Gabrielle Giffords is now the most famous Congressperson in the United States, not because of her vibrant personality and recognized leadership but because a person who selected her as a target for his rage. We don’t yet know all his motives, an attack on a member of Congress is a statement in itself. In many ways she is like Charles Sumner, a Republican Senator from Massachusetts, who in 1856 was attacked for his anti-slavery views and beaten into a coma on the floor of the U.S. Senate by Rep Preston Brooks of South Carolina. Sumner never fully recovered from that brutality.
And finally we have Christina Green who, in a dreadful twist, came into this life on September 11, 2001, the day that launched our modern obsession with real and potential violence. She had gone to the gathering because, as a newly elected member of her student council, she wanted to know more about American politics. Imagine her delight as she approached Gabrielle Gifford, eager to meet the woman in whose path perhaps she might one day follow.
And then her life came to a horrible end.
Christina was a real person. Her parents, family, and friends will mourn her for the rest of their lives. She is also becoming a national symbol for the ways in which America has slipped off the tracks of decency and self-restraint.
Myers and Giffords and Green. Can we find the words to sing our sorrow for them, who each represent a failure of American ideals?
We have just come through a season when the airwaves were filled with the rhetoric of armed insurrection.
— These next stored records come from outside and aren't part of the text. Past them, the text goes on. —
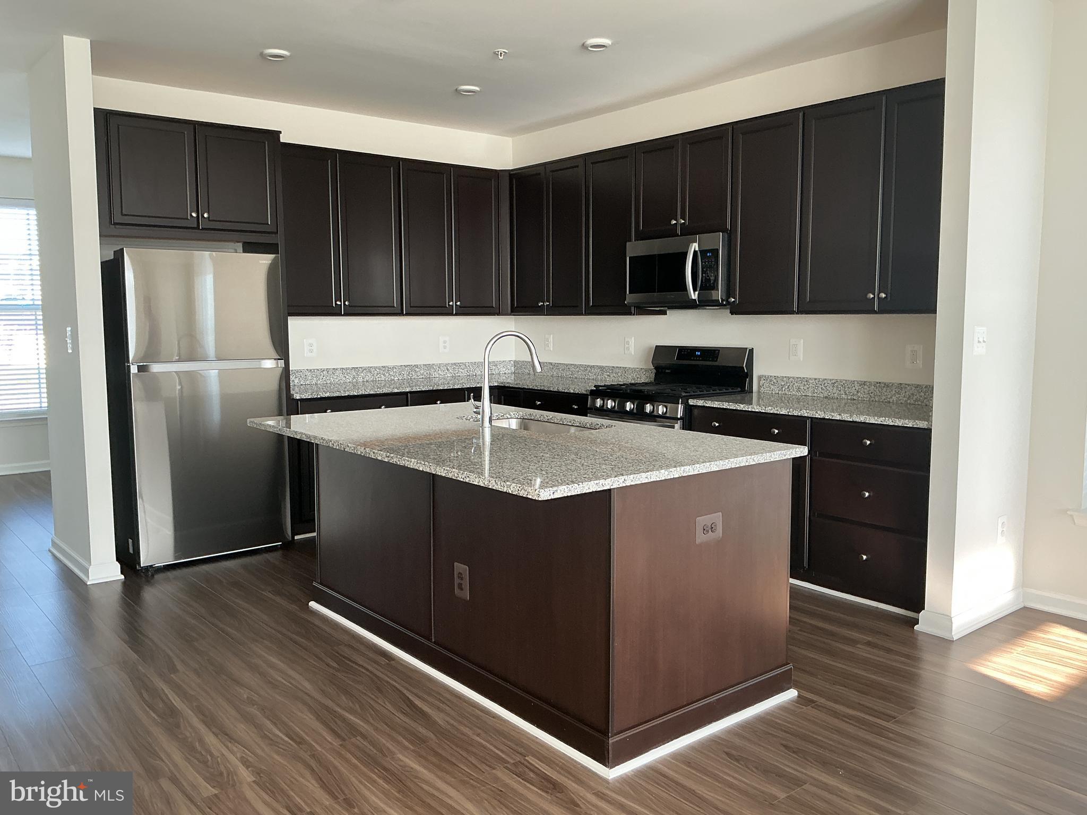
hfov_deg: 61.7
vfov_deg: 48.2
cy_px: 408
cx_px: 544
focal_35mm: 29
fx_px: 911
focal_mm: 3
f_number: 1.8
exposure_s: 1/60
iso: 64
One Congressional candidate showed Colonial figures and concluded with “Gentlemen, gather your armies.” Another called on her supporters to exercise their “second amendment rights” if she lost the election. A third candidate was shown blowing a hole in a piece of controversial legislation with a high-powered rifle.
Enough! It is bad that we have left so many of our citizens in such desperation that they are willing to harm themselves to get care delivered routinely in other wealthy countries. It is worse when a public official falls victim to fury and delusion. And it is a source of shame if our obsession with being right turns us into a nation that will not change even when we start shooting little girls.